**作業指示**
展示会運営に関する文章の「我々の部署ではBtoB向けP」から「アナログで予約を調整するのは大変だったのではないでしょうか。」まで（両端を含む）を、「展示会」を「見本市」に差し替えて書き直してください。

**提供文章**
自社製品の展示会がコロナ禍をきっかけに自由来場制から招待制に。手書きアンケートのデータ化作業に加え、招待者管理や来場日時の調整、アテンド管理など業務負担が大幅に増加
展示会運営において、どのような課題を抱えていたのでしょうか?
我々の部署ではBtoB向けPRを担当しており、顧客向け製品展示会の企画から運営まで手がけています。コロナ禍以前は、お客様の会社施設をお借りして展示会を開催し、お客様のイントラ掲示板やポスターでの告知による自由来場制を採用していました。しかし、2021年度からはコロナ禍における三密回避のため、自社会場での招待制に切り替えることになりました。これにより、来場者一人ひとりの日時調整やアテンド管理が新たに必要になり、運営の負担が大きく増加することになりました。
また、従来から実施していた来場者アンケートは手書き形式だったため、結果の集計と社内共有のためには回答を手作業でパソコンに入力する必要があり、毎年社員が掛かりきりで作業をしていましたが、完了までに相当な時間を要していました。その結果、展示会後の顧客フォローアップが大幅に遅れてしまうという課題を抱えていました。
アナログで予約を調整するのは大変だったのではないでしょうか。
そうですね。以前は、メールや電話でお客様のご希望の日時を3つほど伺い、それを人の手でパズルのように組み合わせて調整していました。その後、再度メールや電話で確定日時をご連絡する流れでした。日程変更の依頼があれば再調整が必要となり、さらにアテンドの調整も発生するためかなり大変でした。この課題に対応するため、翌年の2022年度は市販の予約システムを導入し、前回比200%ほどのお客様を招待し開催しました。予約管理はなんとか対応できたのですが、アンケートデータの手動入力という課題は依然として残っていました。そのため、予約からアンケート管理まで一貫して効率的に運用できるシステムを導入できないか考えるようになりました。

**抜粋データ**
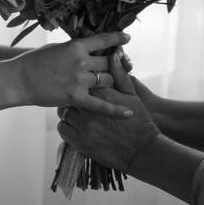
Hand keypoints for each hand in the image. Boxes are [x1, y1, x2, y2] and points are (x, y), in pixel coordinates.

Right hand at [12, 32, 132, 118]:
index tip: (127, 38)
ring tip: (105, 84)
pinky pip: (101, 105)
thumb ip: (73, 49)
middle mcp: (81, 62)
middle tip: (110, 68)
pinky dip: (116, 110)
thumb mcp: (55, 48)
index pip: (103, 40)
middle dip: (110, 65)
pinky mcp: (75, 98)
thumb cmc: (33, 62)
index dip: (118, 39)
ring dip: (107, 82)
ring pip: (106, 80)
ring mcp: (79, 80)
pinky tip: (128, 113)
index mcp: (75, 46)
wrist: (18, 80)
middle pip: (108, 63)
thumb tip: (86, 48)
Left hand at [57, 50, 160, 173]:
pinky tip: (75, 125)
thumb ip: (119, 73)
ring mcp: (83, 125)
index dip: (80, 80)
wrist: (141, 150)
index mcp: (101, 92)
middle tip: (76, 97)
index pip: (82, 78)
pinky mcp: (79, 141)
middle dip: (71, 94)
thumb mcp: (131, 94)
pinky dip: (66, 126)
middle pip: (69, 93)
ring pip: (63, 111)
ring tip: (76, 112)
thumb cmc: (139, 120)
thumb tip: (114, 53)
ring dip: (68, 110)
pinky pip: (62, 128)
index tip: (82, 83)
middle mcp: (89, 107)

**回答欄**
我々の部署ではBtoB向けPRを担当しており、顧客向け製品見本市の企画から運営まで手がけています。コロナ禍以前は、お客様の会社施設をお借りして見本市を開催し、お客様のイントラ掲示板やポスターでの告知による自由来場制を採用していました。しかし、2021年度からはコロナ禍における三密回避のため、自社会場での招待制に切り替えることになりました。これにより、来場者一人ひとりの日時調整やアテンド管理が新たに必要になり、運営の負担が大きく増加することになりました。
また、従来から実施していた来場者アンケートは手書き形式だったため、結果の集計と社内共有のためには回答を手作業でパソコンに入力する必要があり、毎年社員が掛かりきりで作業をしていましたが、完了までに相当な時間を要していました。その結果、見本市後の顧客フォローアップが大幅に遅れてしまうという課題を抱えていました。
アナログで予約を調整するのは大変だったのではないでしょうか。